As secretary of state, Clinton visited a GE aviation facility in Singapore and touted the State Department’s role aiding GE industrial and military deals abroad. Clinton met with GE Chairman Jeffrey Immelt once about the agency’s efforts to salvage a planned business exposition in Shanghai and also talked with him by phone, according to her calendars.
A GE spokeswoman said, “GE works closely with the U.S. government and State Department, which often advocates for U.S. exporters.”
Clinton sought to defuse the issue of her Wall Street speeches during a February debate with Sanders by explaining that she “spoke to heart doctors, I spoke to the American Camping Association, I spoke to auto dealers, and, yes, I spoke to firms on Wall Street.”
Even the sponsors Clinton cited in her defense engaged in public advocacy — an indication of how many might seek favors if Clinton were elected.
The Cardiovascular Research Foundation, a fundraising group for cutting-edge heart medicine, paid Clinton $275,000 for a speech in Washington in September 2014. That same year, the organization joined other medical and health care groups in urging the Federal Drug Administration to reconsider its generic labeling rules.
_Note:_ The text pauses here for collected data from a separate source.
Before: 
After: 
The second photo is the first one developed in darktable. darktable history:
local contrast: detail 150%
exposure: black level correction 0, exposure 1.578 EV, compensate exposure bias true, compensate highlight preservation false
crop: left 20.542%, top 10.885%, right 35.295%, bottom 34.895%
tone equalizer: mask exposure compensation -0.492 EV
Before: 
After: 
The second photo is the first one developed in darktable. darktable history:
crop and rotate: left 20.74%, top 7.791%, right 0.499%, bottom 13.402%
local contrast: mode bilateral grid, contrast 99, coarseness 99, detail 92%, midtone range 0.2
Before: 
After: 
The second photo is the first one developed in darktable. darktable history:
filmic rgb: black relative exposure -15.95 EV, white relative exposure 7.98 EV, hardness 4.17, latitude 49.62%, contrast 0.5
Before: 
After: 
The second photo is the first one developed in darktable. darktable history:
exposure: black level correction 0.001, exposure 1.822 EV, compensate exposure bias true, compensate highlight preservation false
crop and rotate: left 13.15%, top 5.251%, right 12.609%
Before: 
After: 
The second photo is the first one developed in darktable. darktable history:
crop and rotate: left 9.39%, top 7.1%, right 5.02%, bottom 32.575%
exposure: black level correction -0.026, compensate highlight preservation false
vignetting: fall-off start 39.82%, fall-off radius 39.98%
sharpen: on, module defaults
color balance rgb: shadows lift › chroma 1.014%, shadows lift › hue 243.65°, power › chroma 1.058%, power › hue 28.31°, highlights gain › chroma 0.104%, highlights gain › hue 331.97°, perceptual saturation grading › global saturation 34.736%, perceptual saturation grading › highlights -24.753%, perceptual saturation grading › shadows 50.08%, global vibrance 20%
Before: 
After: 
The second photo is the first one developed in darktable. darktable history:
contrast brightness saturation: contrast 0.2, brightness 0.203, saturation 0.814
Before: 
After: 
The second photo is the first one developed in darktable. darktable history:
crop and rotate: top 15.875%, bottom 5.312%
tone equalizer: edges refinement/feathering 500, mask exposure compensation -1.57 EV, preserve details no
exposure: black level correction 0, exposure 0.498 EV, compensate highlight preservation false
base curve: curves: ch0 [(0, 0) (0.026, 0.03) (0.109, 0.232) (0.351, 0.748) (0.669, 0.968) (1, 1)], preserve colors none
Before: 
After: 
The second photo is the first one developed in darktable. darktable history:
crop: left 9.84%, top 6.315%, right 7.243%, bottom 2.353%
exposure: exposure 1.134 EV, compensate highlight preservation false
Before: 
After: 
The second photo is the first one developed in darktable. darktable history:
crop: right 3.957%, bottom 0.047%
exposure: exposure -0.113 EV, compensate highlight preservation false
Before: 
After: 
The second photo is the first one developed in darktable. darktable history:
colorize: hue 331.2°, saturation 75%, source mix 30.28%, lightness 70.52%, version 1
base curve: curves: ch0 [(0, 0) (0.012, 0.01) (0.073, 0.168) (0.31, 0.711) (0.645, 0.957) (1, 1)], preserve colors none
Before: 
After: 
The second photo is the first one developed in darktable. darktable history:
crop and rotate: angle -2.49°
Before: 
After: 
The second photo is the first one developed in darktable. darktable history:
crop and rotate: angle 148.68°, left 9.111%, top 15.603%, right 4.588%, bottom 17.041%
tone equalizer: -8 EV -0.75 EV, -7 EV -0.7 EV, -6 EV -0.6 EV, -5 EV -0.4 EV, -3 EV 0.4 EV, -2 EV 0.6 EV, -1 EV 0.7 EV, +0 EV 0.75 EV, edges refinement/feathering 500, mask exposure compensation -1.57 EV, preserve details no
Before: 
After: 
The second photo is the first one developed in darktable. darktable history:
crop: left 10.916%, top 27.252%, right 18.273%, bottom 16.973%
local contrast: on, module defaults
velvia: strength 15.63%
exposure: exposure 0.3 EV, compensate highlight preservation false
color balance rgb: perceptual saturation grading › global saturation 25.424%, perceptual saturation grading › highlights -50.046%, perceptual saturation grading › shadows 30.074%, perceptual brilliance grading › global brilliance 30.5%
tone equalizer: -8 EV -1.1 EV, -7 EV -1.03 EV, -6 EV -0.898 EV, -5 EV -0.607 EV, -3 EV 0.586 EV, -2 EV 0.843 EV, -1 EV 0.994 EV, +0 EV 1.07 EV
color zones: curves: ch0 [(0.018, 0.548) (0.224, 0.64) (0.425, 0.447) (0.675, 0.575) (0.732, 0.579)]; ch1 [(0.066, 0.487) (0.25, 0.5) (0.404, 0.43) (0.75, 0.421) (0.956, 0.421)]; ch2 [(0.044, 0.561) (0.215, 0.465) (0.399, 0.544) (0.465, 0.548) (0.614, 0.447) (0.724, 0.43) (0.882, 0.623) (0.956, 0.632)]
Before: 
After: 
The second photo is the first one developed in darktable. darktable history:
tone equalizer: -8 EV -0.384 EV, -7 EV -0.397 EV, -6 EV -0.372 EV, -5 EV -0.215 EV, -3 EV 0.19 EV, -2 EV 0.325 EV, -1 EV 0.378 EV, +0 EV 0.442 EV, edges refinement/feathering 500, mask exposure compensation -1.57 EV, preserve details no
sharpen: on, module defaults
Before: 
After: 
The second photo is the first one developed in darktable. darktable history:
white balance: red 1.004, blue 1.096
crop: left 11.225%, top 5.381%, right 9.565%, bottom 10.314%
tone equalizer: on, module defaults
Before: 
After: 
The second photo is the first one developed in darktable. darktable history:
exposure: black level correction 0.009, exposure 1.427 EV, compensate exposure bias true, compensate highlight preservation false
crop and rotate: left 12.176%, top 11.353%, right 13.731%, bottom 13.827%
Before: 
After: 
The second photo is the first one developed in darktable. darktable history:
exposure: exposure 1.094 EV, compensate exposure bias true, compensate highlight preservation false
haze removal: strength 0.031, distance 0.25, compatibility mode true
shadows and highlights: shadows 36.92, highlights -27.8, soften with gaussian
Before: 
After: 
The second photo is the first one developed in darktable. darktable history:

Foundation spokeswoman Irma Damhuis said Clinton was invited as a “recognized thought leader,” adding that “decisions on keynote speakers are made without a political agenda.”
The National Automobile Dealers Association paid Clinton $325,000 for a convention speech in New Orleans in January 2014. That same year, the trade group spent $3.2 million lobbying federal officials on taxes, automotive and trucking issues, labor and finance. A spokesman said the group’s lobbying and convention activities were separate.
The camping group also paid for lobbying in recent years, including $40,000 in 2015 on Transportation Department administrative actions, according to federal records. The group’s New York and New Jersey affiliate paid Clinton $260,000 for a March 2015 speech in Atlantic City.
Deirdre Petting, an executive with the national group, said its lobbying was separate from the affiliate’s decision to invite Clinton for the event.